Reproduce verbatim the lines of the data from the line containing "Bezoek ons op mastodon" through the line containing "À propos d’Euractiv", both lines included.

* _Data provided_:
═══

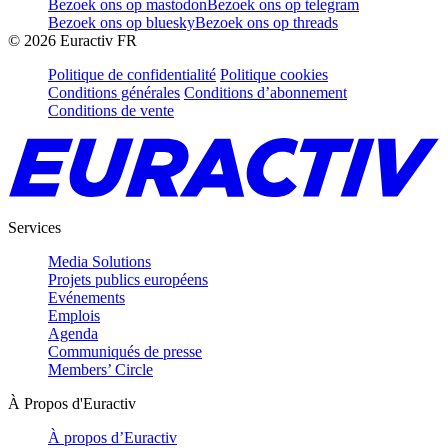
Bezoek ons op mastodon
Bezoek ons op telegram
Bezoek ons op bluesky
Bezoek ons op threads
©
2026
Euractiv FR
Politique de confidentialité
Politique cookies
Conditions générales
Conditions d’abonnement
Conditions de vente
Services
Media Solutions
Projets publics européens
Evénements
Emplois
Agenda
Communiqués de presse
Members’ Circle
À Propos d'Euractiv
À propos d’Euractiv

═══

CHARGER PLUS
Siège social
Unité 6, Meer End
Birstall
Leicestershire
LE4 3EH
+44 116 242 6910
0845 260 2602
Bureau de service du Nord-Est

═══

* _Result_:
Bezoek ons op mastodon
Bezoek ons op telegram
Bezoek ons op bluesky
Bezoek ons op threads
©
2026
Euractiv FR
Politique de confidentialité
Politique cookies
Conditions générales
Conditions d’abonnement
Conditions de vente
Services
Media Solutions
Projets publics européens
Evénements
Emplois
Agenda
Communiqués de presse
Members’ Circle
À Propos d'Euractiv
À propos d’Euractiv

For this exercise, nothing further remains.